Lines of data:
===
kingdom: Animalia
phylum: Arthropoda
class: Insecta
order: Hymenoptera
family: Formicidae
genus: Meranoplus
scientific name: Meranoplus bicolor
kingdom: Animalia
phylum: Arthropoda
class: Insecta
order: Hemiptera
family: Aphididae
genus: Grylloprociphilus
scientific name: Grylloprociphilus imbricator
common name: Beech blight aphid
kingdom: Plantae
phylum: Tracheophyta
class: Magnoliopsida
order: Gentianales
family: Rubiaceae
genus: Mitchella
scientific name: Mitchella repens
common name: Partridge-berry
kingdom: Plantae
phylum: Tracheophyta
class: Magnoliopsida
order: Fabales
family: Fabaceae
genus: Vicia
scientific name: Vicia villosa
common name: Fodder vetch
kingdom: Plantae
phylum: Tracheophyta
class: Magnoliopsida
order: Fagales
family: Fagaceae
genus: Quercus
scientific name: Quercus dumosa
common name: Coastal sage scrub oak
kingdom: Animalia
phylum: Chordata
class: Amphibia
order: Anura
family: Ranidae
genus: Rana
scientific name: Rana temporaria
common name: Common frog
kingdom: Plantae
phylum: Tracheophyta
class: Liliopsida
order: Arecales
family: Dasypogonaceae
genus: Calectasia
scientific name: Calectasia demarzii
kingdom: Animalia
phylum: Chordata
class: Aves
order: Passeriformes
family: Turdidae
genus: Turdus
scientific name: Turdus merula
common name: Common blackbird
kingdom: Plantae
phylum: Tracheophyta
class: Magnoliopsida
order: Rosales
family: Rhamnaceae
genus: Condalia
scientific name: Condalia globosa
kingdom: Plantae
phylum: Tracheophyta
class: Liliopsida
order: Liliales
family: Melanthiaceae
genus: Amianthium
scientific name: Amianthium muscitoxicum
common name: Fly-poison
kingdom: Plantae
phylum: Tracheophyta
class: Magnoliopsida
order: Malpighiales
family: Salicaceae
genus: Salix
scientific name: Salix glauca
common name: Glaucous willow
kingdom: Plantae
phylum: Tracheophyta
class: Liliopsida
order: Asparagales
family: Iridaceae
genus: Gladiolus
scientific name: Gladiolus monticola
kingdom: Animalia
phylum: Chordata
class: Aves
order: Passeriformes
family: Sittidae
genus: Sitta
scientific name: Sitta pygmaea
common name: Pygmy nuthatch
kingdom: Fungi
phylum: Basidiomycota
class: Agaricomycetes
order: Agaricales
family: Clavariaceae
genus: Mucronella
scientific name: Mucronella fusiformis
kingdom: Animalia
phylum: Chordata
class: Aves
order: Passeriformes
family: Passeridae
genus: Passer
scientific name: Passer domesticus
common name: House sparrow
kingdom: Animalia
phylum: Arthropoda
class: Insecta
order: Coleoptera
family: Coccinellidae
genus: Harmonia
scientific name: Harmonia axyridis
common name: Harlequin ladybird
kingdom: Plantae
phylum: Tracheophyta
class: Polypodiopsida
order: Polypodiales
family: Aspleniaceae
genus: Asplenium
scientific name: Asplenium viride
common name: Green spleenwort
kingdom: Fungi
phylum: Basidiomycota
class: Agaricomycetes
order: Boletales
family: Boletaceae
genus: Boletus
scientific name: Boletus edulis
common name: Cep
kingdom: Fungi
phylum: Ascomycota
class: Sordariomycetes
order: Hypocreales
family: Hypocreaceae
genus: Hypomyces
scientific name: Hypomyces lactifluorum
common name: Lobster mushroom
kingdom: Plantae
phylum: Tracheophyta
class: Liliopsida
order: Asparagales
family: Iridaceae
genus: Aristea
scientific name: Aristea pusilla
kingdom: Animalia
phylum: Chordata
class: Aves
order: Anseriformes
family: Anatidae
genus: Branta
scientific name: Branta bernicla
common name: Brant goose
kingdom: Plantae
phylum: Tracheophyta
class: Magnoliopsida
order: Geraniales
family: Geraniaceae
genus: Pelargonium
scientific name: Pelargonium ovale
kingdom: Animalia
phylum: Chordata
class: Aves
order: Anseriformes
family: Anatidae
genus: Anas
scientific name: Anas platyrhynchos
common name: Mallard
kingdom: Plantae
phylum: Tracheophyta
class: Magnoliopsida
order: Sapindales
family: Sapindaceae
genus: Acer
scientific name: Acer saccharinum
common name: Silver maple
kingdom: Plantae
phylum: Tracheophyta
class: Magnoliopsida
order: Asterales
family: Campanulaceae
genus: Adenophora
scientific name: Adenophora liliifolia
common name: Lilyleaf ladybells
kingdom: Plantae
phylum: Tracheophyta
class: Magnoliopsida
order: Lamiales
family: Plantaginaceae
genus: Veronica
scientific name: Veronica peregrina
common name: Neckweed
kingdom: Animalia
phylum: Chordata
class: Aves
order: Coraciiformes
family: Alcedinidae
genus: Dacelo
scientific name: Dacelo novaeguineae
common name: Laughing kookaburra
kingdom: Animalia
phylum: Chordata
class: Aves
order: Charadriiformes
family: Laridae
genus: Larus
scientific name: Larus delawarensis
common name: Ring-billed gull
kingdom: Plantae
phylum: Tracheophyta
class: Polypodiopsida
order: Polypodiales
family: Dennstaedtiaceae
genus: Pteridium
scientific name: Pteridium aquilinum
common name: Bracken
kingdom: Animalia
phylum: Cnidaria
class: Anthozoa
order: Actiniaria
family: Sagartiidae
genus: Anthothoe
===
*OBJECTIVE*
In the part of the records that runs from the start through the line containing "genus: Grylloprociphilus", rename "phylum" to "division" and give those lines back with nothing else changed.

*RESULT OF THIS EXERCISE*
kingdom: Animalia
division: Arthropoda
class: Insecta
order: Hymenoptera
family: Formicidae
genus: Meranoplus
scientific name: Meranoplus bicolor
kingdom: Animalia
division: Arthropoda
class: Insecta
order: Hemiptera
family: Aphididae
genus: Grylloprociphilus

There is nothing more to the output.